Supplied material =>
────────────────

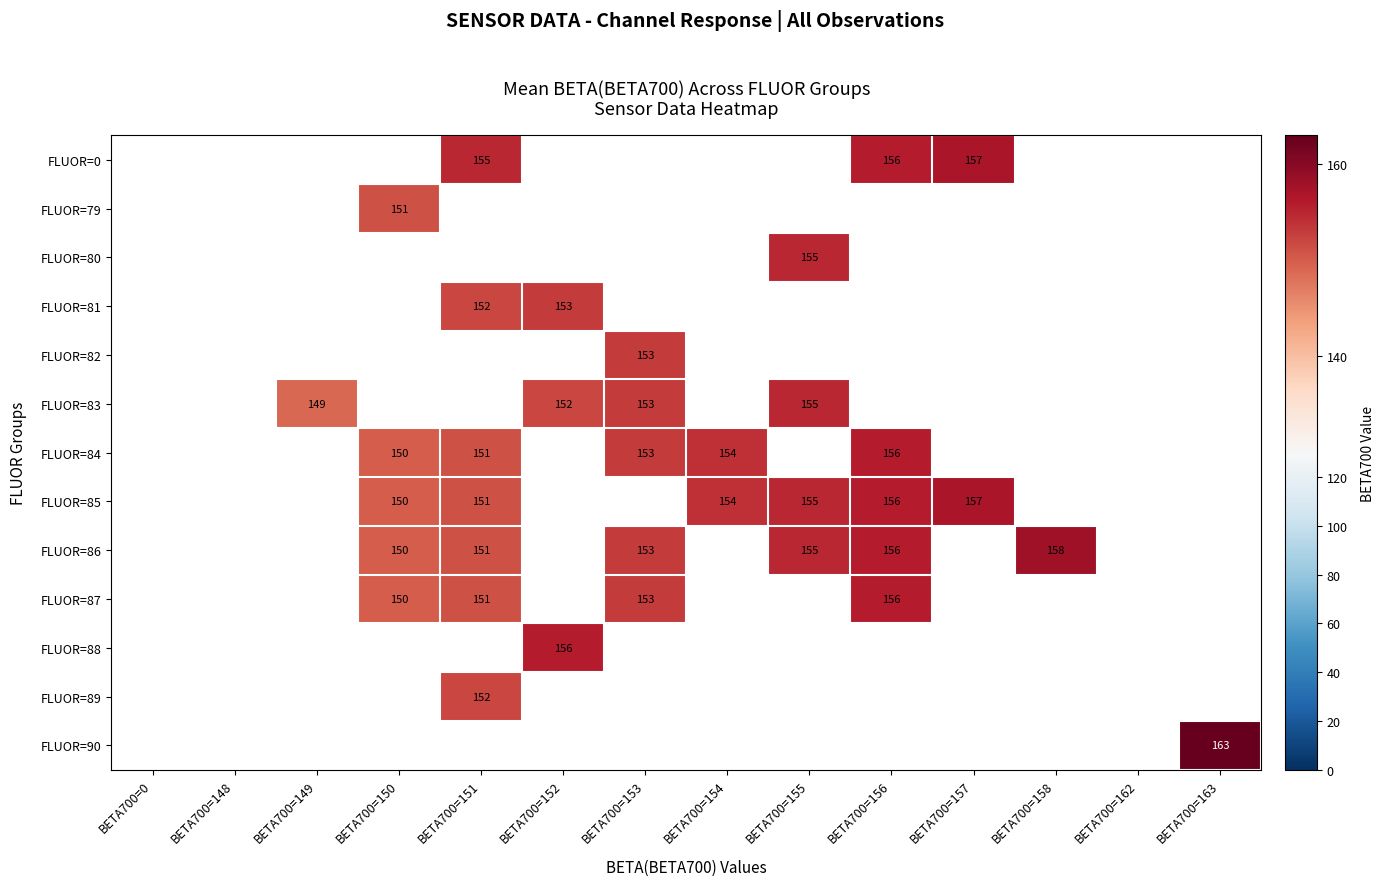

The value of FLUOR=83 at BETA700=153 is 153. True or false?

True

────────────────

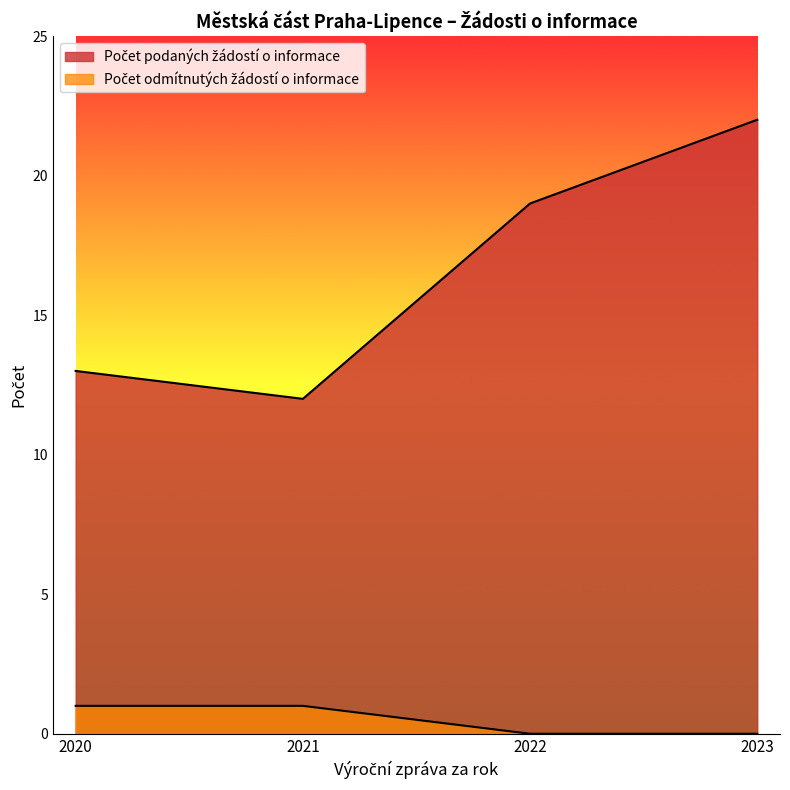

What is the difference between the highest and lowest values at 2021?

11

────────────────

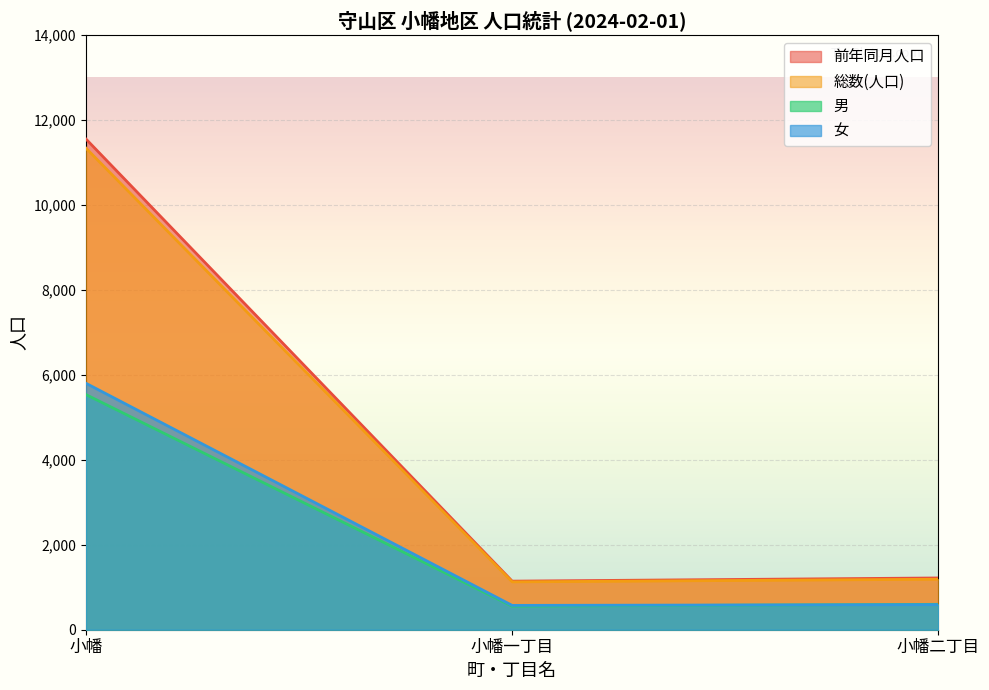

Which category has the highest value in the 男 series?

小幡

────────────────

Exercise goal => Find every line in the records above that contains the word "highest", and copy each of those lines.

Result of this task =>
What is the difference between the highest and lowest values at 2021?
Which category has the highest value in the 男 series?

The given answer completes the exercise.